The media is highlighting the greenshoots breaking through the ashes after the wildfire of financial contagion has now largely passed - yet, is it true that things are looking up or are journalists simply looking for a good news story to break the duck?
It is always difficult to correctly anticipate the future behaviour of market economies to any great degree of certitude and, in particular, with any confidence of timing. However, it didn't take a macro-economist to have realised that the boom in the Irish housing industry would eventually collapse under its own contradictions. That most mainstream media pundits were exposed as simply cheerleaders of the expansion was due to a variety of factors, not least the experience of unexpectedly prolonged growth at that stage but most importantly self-interest. Economic advisers to financial services companies never talk down a bubble; it is in their self-interest to urge the public to continue buying so that they get their bonus as the bubble continues. To some extent this perpetuates the bubble beyond its natural limits.
But the difficult question is when and how it was going to deflate; with a hard or a soft landing. Just where the overextended market would break was unknown. That it would happen in the USA was not a given but reflected the uncontrolled nature of that economy and the heightened contradictions in a society of extreme polarisation which wanted to sell property to some of its poorest citizens. But it could have been that the inability to repay credit would have broken down first in Estonia, or Ireland for that matter, and subsequently spread like a financial contagion to the core economies.
The complexity of the market and its inherent opacity - the polar opposite of the efficient and rational market hypothesis - is the cause of these difficulties in analysis. Few knew exactly how much bad credit there was out there and the exact tipping point at which some unfortunate multinational corporation would be exposed without adequate cover.
So we can anticipate downturns but not with any great exactitude.
In a similar manner, it is difficult to anticipate the recovery. It would appear from German, French and Japanese statistics that all three of these economies have exited the recession and are now in the depression of the economic cycle (in the classical economic sense of the term denoting that period until GDP returns to its pre-collapse peak - terminology which has been changed by modern economists for obvious political reasons). The reality is that while meagre growth has returned to these countries they have experienced a fall in GDP that they have yet to make up. Consequently, unemployment remains higher that it was in all developed economies and in most continues to rise.
■ ■ ■ ■
WRITTEN TASKS -
- A) Answer these questions from the article on the financial crisis:
(i) According to the article, why do economic advisers to financial services companies never talk down a bubble?
(ii) Besides the USA, which two countries does the article name as places where the inability to repay credit could have broken down first?
(iii) Which three economies' statistics suggest they have exited the recession?
- B) Reproduce the passage of the article on the financial crisis that runs from "The complexity of" to "any great exactitude.".

MATERIAL PROVIDED -
■ ■ ■ ■
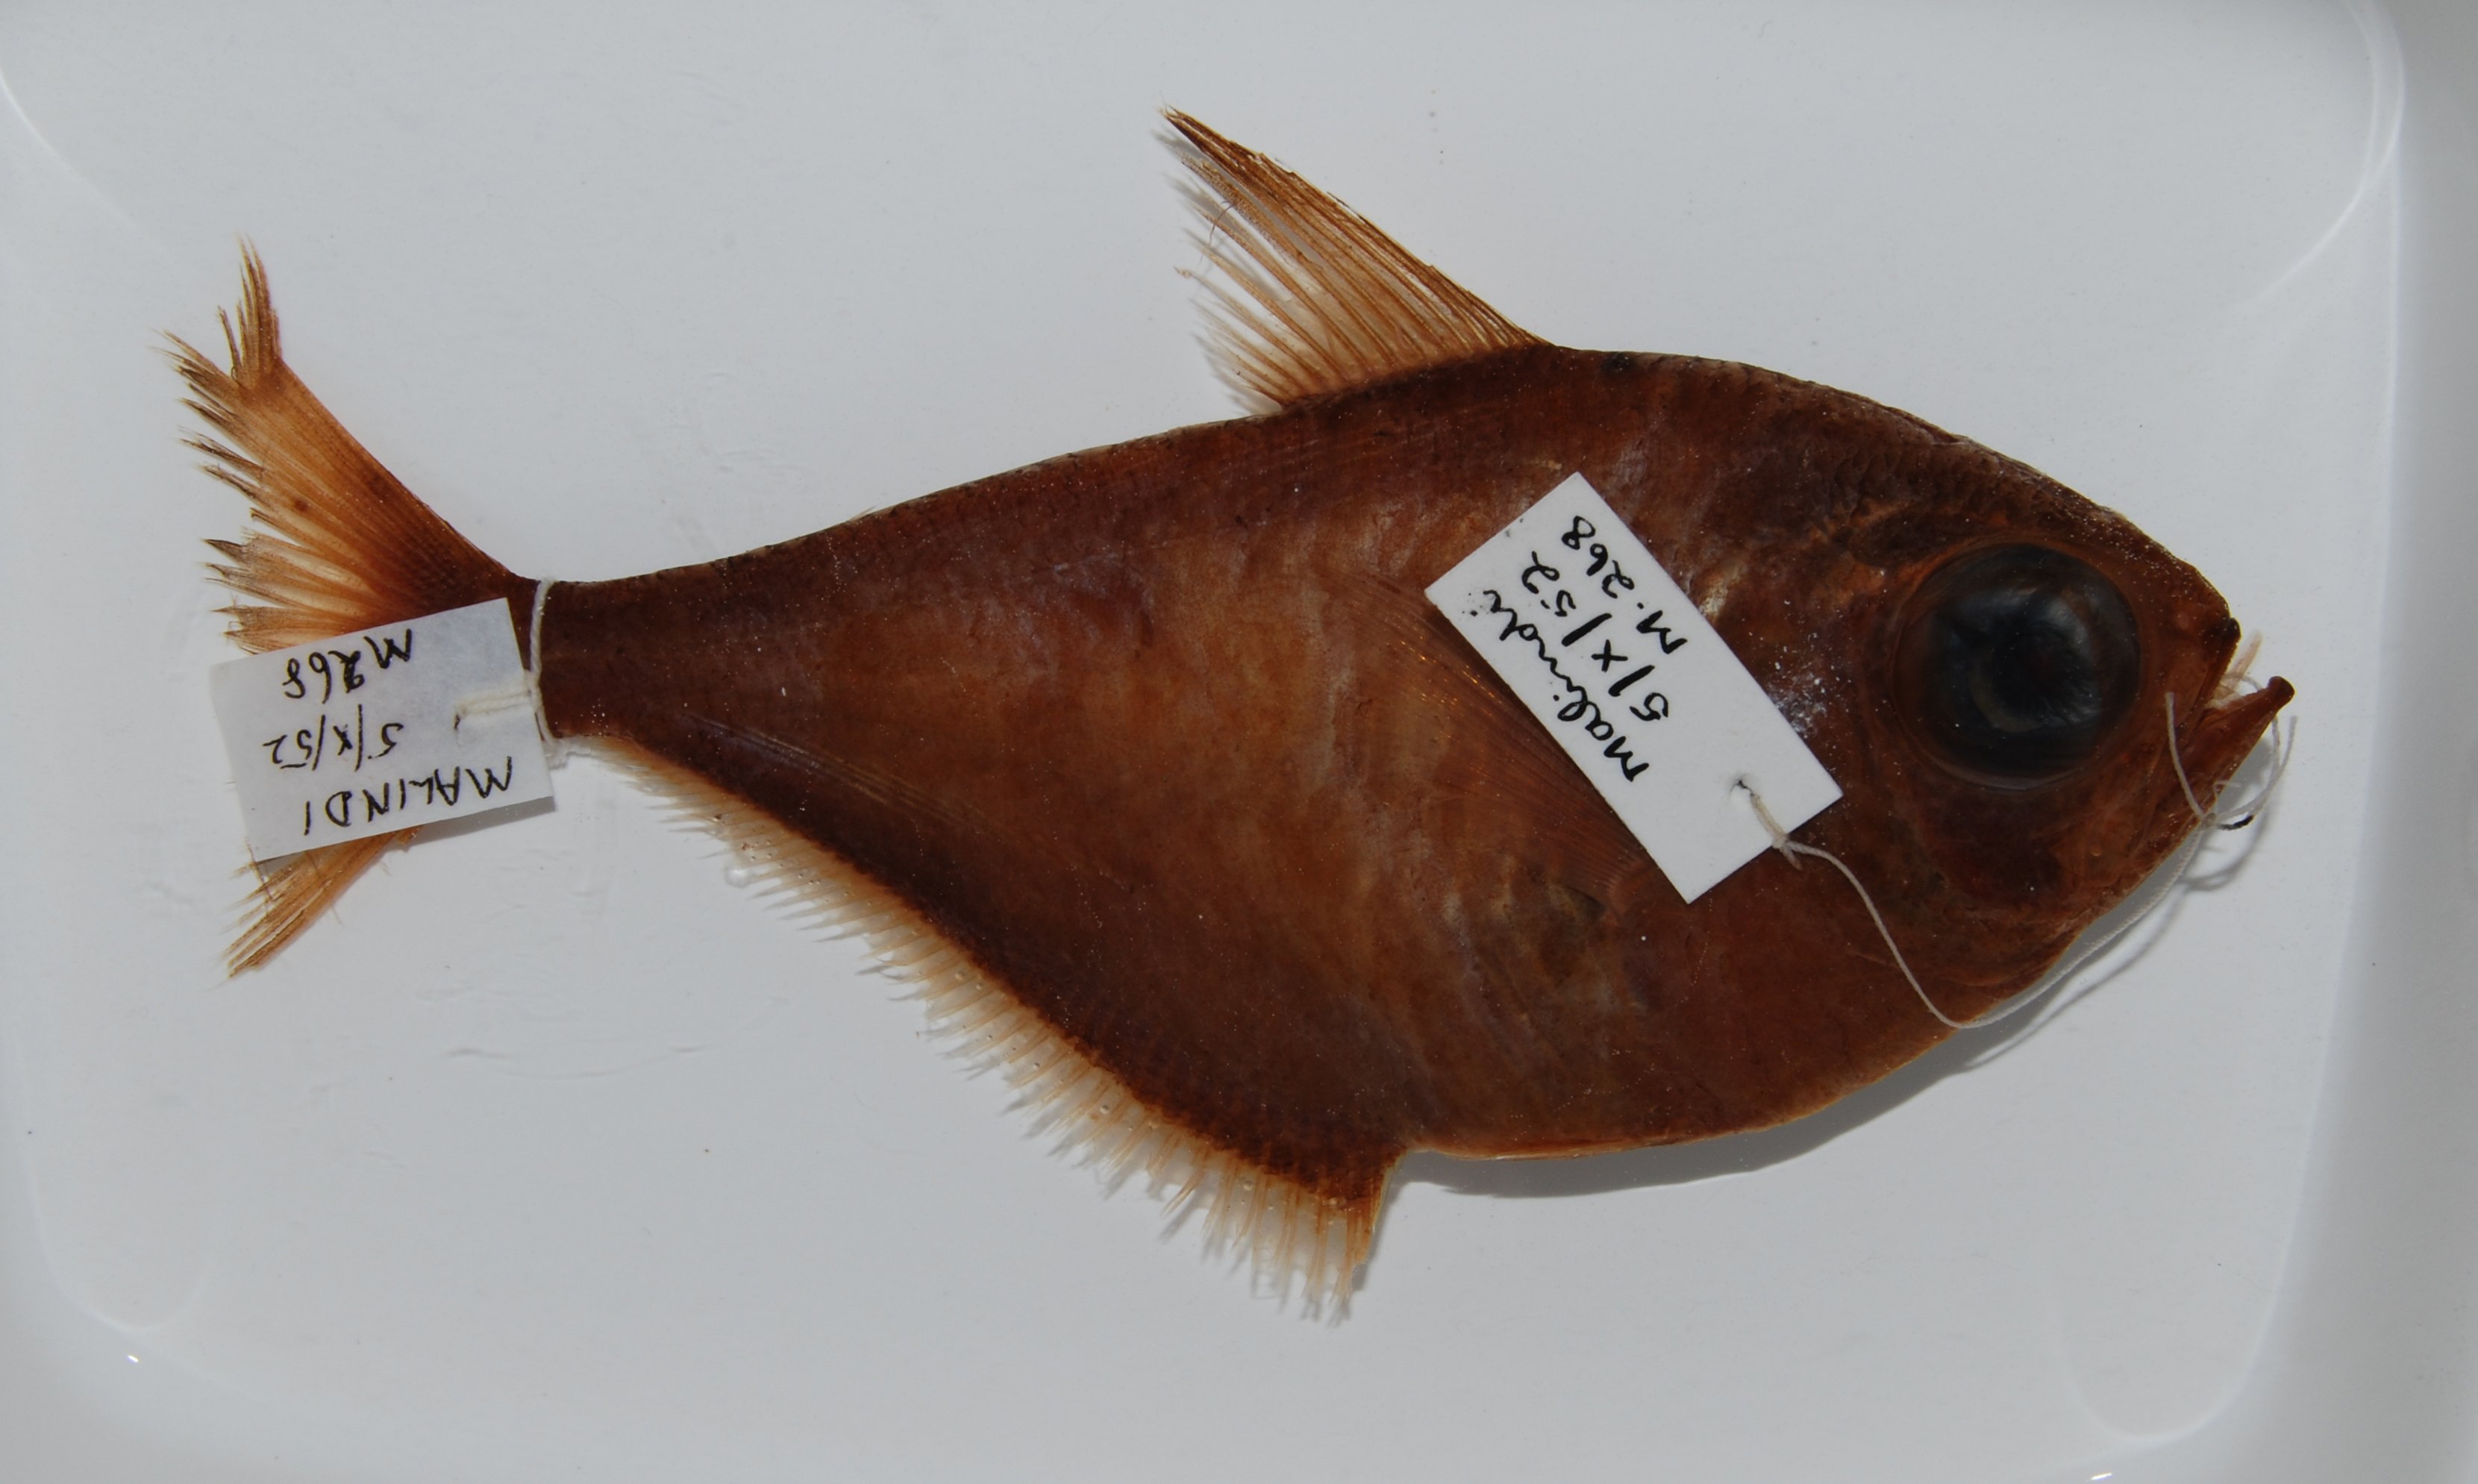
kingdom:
■ ■ ■ ■
OUTPUTS FOR THE TASKS -
- A)
(i) It is in their self-interest to urge the public to keep buying so that they get their bonus as the bubble continues.
(ii) Estonia and Ireland.
(iii) Germany, France and Japan.

- B)
The complexity of the market and its inherent opacity - the polar opposite of the efficient and rational market hypothesis - is the cause of these difficulties in analysis. Few knew exactly how much bad credit there was out there and the exact tipping point at which some unfortunate multinational corporation would be exposed without adequate cover.
So we can anticipate downturns but not with any great exactitude.